I'm not sure that comparison makes sense. Moving snow back and forth was intended as an example of physical effort with no market production to it at all. From a market perspective, it is completely meaningless busywork. Victorian workhouses produced goods and provided cleaning services -- things people would pay money for.

Maybe Victorian workhouses make a better comparison to obsolete jobs, where you are producing something for the economy but not as high-quality or as cheaply as can easily be found elsewhere. I donno, did workhouses produce sub-par products and services? Is this what you think of with the "workfare" idea? A child's lemonade stand also fits into this category; possibly educational, but not really a job.

My point is that I am not truly employed unless 1) my work pays me enough to live on, and 2) the economy benefits from my work at least as much as I am paid. If my work isn't helping anyone, it's not really work.

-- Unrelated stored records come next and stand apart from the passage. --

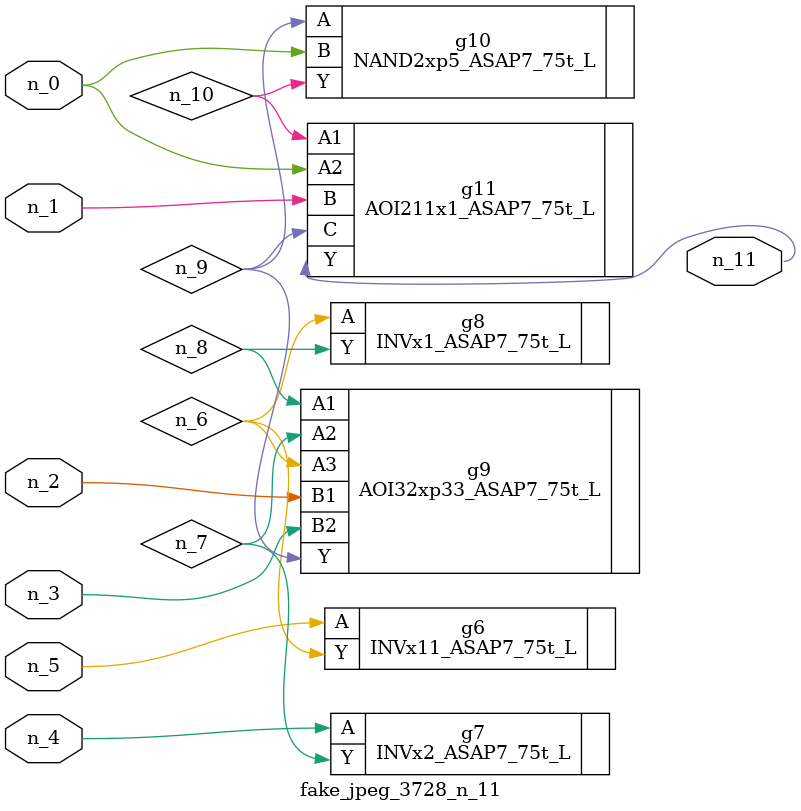
<source format=v>
module fake_jpeg_3728_n_11 (n_3, n_2, n_1, n_0, n_4, n_5, n_11);

input n_3;
input n_2;
input n_1;
input n_0;
input n_4;
input n_5;

output n_11;

wire n_10;
wire n_8;
wire n_9;
wire n_6;
wire n_7;

INVx11_ASAP7_75t_L g6 ( 
.A(n_5),
.Y(n_6)
);

INVx2_ASAP7_75t_L g7 ( 
.A(n_4),
.Y(n_7)
);

INVx1_ASAP7_75t_L g8 ( 
.A(n_6),
.Y(n_8)
);

AOI32xp33_ASAP7_75t_L g9 ( 
.A1(n_8),
.A2(n_7),
.A3(n_6),
.B1(n_2),
.B2(n_3),
.Y(n_9)
);

NAND2xp5_ASAP7_75t_L g10 ( 
.A(n_9),
.B(n_0),
.Y(n_10)
);

AOI211x1_ASAP7_75t_L g11 ( 
.A1(n_10),
.A2(n_0),
.B(n_1),
.C(n_9),
.Y(n_11)
);


endmodule
</source>
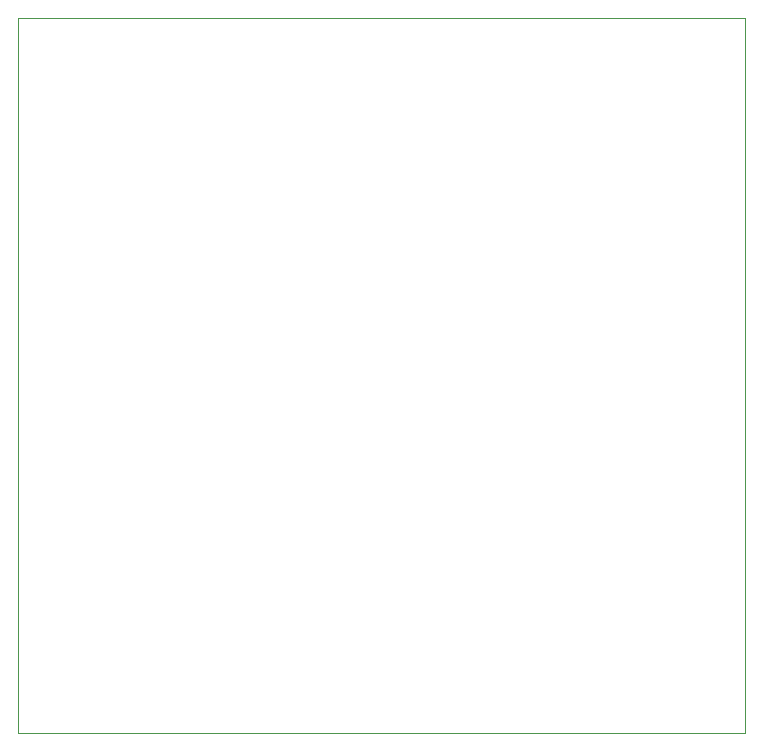
<source format=gbr>
%TF.GenerationSoftware,KiCad,Pcbnew,8.0.5*%
%TF.CreationDate,2024-09-12T11:42:49-05:00*%
%TF.ProjectId,avion,6176696f-6e2e-46b6-9963-61645f706362,rev?*%
%TF.SameCoordinates,Original*%
%TF.FileFunction,Profile,NP*%
%FSLAX46Y46*%
G04 Gerber Fmt 4.6, Leading zero omitted, Abs format (unit mm)*
G04 Created by KiCad (PCBNEW 8.0.5) date 2024-09-12 11:42:49*
%MOMM*%
%LPD*%
G01*
G04 APERTURE LIST*
%TA.AperFunction,Profile*%
%ADD10C,0.050000*%
%TD*%
G04 APERTURE END LIST*
D10*
X174500000Y-58000000D02*
X236000000Y-58000000D01*
X236000000Y-118500000D01*
X174500000Y-118500000D01*
X174500000Y-58000000D01*
M02*

</source>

That relates to Gunnair's comment about "the desire to do away with all the jobs related to transporting oil in favour of a cheaper system that increases profit by removing labour in favour of a pipeline." If pipes can transport water more cheaply than a bucket brigade, is installing running water really some objectionable job-killing program? Operating a bucket brigade is a wildly inefficient, technologically backwards way to transport water. Replacing it puts those brigaders out of work, but it benefits everyone with running water; everyone, not just one outdated industry. It seems like the oil pipeline is more of the same.

That intentionally doesn't address the income inequality issue because I really don't want to get into that again. The overall goal is to lower cost of living (or at least slow it's increase) without lowering quality of life. That's a goal both sides can support, and it's a direction the pipeline could plausibly take us.